There are some aspects of education that should not be skipped in anyone's life, though, and the abilities to read and write with ease, skill, and enjoyment would be #1 as a life-long asset.
Look Ahead (WA)
Much of our challenge in both vocational and college STEM education is capacity. Universities limit the size of medical and engineering schools because of the expense. One recent story I heard was about a bright young man denied acceptance into the undergraduate engineering program at the local public university. He is now earning a science doctorate paid for by his aerospace employer at top CA school.

We have to import doctors from around the world because our medical schools produce too few.

And the vocational programs for skilled trades are underfunded and start too late, long after potential candidates have failed to obtain necessary foundational skills in math and reading. And many skilled jobs like plumbing, welding and automotive repair are really tough jobs with even tougher working conditions.

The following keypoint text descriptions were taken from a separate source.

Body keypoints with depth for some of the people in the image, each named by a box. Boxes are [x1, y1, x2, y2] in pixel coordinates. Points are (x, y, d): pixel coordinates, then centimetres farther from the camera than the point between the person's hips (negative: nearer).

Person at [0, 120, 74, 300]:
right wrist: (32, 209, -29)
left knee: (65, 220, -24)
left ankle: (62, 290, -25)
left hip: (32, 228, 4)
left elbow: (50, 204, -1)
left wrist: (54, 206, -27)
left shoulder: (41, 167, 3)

The retirement of the Baby Boom is about to expose the real dimensions of the worker shortage. It would be a great time to address the shortcomings of our education capacity.
judgeroybean (ohio)
I was born in 1953 to working class parents. We lived from paycheck to paycheck. But in those days, the late 60's and early 70's, kids in my situation could go to college and not come out with overwhelming debt. My brother and I both graduated from pharmacy school. I think Boomers like us grew up at exactly the right moment in America. A college degree made a huge difference. Today, it is a gamble and the R.O.I. may come, but after years of deprivation. My youngest son, 19, is in welding school, my oldest, 22, has an associates degree in power plant technology. The older one is going to complete his B. S. in management and hope that it dovetails with his technical skills. My youngest son has zero debt and a skill, and my oldest some debt, but not unmanageable. The digital age is cruel and college is no guarantee of anything but debt. Whole professions disappear with lightening speed. I'm not buying the arguments from the academics that college is as relevant today as it ever was.
Claudia Montague (Ithaca, NY)
This:

"How’s this for a proposal: real, rigorous academic- and vocational-track high school diplomas, and rigorous four-year degrees, with junior college for those who need a bit more vocational training, e.g., medical technicians and the like?" (Josh Hill of New London)

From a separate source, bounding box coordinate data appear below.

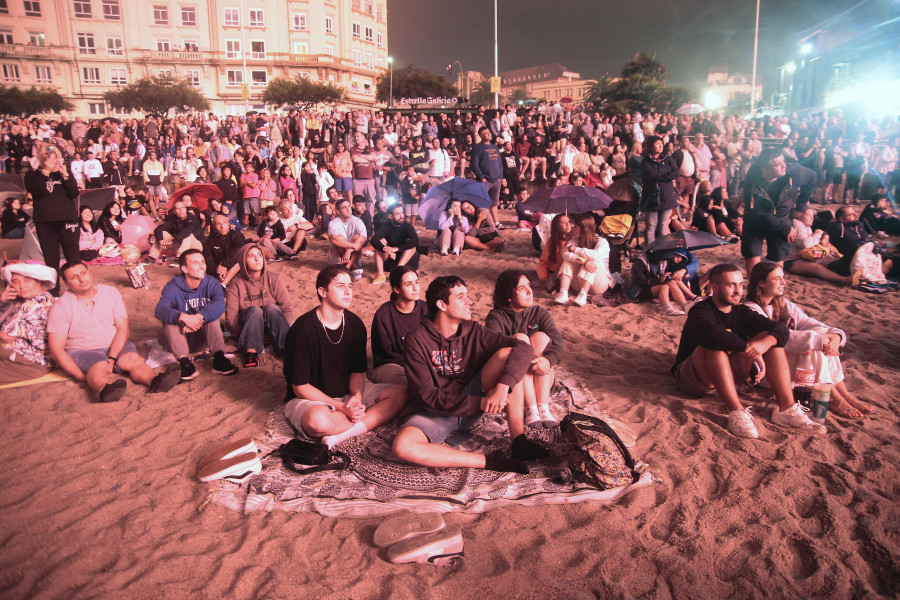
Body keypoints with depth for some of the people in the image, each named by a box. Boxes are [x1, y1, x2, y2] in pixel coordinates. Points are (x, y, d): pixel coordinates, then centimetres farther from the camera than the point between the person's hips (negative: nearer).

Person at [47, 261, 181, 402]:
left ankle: (154, 381, -61)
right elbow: (56, 350, -9)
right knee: (99, 366, -36)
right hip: (82, 352, -3)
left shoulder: (111, 293, 3)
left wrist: (111, 358, -19)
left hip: (115, 347, 3)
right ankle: (104, 390, -71)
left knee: (132, 358, -30)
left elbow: (122, 329, -2)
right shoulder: (61, 307, -5)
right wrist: (80, 376, -21)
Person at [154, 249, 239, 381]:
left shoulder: (212, 283, -6)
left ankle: (218, 357, -35)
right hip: (178, 337, -1)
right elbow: (160, 310, -32)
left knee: (209, 313, -25)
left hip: (204, 336, 1)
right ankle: (184, 361, -40)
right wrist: (183, 317, -52)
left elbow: (220, 305, -28)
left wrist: (198, 317, -46)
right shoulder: (173, 287, -11)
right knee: (170, 319, -27)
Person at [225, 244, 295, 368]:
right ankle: (251, 353, -46)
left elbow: (288, 307, -9)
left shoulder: (273, 278, -2)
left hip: (272, 322, 1)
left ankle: (286, 347, -43)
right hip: (247, 325, -1)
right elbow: (230, 317, -11)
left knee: (271, 307, -29)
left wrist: (285, 332, -22)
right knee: (255, 309, -30)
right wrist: (242, 336, -24)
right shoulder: (236, 284, -4)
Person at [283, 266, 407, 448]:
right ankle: (370, 419, -11)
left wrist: (357, 395, -19)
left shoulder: (355, 324, -1)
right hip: (308, 399, -6)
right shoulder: (303, 329, -19)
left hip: (347, 393, 6)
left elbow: (358, 371, 4)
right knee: (319, 421, -41)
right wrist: (342, 408, -24)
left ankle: (343, 434, -25)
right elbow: (300, 387, -17)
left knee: (401, 394, -14)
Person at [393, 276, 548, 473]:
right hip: (437, 412, -3)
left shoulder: (472, 331, -4)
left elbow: (524, 349, -14)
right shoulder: (416, 341, -14)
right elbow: (427, 397, -18)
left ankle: (519, 441, -20)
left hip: (473, 402, 3)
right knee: (402, 446, -36)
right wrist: (480, 404, -25)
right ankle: (489, 461, -29)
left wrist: (502, 387, -31)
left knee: (506, 353, -18)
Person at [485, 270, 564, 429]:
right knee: (519, 338, -23)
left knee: (541, 337, -19)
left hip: (541, 379, 3)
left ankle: (543, 406, -30)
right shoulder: (496, 317, -3)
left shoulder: (539, 313, 7)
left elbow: (556, 339, -11)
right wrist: (527, 362, -36)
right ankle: (531, 409, -34)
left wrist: (549, 359, -33)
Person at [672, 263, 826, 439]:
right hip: (691, 378, -6)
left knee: (770, 338, -9)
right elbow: (713, 334, -40)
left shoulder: (741, 312, 5)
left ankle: (787, 408, -19)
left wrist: (765, 343, -30)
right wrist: (749, 348, -36)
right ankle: (737, 412, -39)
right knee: (715, 346, -35)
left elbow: (781, 330, -8)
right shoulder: (700, 312, -15)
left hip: (728, 375, 6)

Imagine the benefits to a society where kids don't have to make it into college to learn to be thoughtful, active and informed citizens! And where the ones who do go to college don't need remedial courses to learn all the things they should have learned in high school!
DMC (USA)
I am an American living in Switzerland. The Swiss have exactly the system you describe. A very strong, state-supported system of vocational education, but many crossover points so that kids aren't tracked too young. Here, you need a post-secondary certificate to work as a waiter. But the waiters really know how to do their jobs. If you have the smarts and the ambition to go to college, you can do it for almost no cost. I think, on average, Switzerland would be better off with a few more college graduates, but on the whole, the system works very well.
Andrew Bryk (Raleigh)
To the reader asking where evidence of signaling is, some does exist. The econometric evidence is mixed, and much is done in Europe which has (as other readers pointed out) a very different system.

I was interested in the signaling question in college because the case for it in the abstract is very interesting. Take the purported "sheepskin effect." If I drop out of college at the end of my sophomore year, would I make the midpoint salary between the mean high school graduate and the mean college graduate? Common sense tells us no, and the implication is that much of the value in education lies in the credential itself.

However common sense is a faulty thing and as I said the econometric evidence is very mixed. There are few good natural experiments to expose the true impact, but clever researchers identify changes to school policy and the like that are useful.

Off the top of my head I only remember the general study designs but the conclusion I came to was that the evidence for signaling is not at all common sense and not obviously true.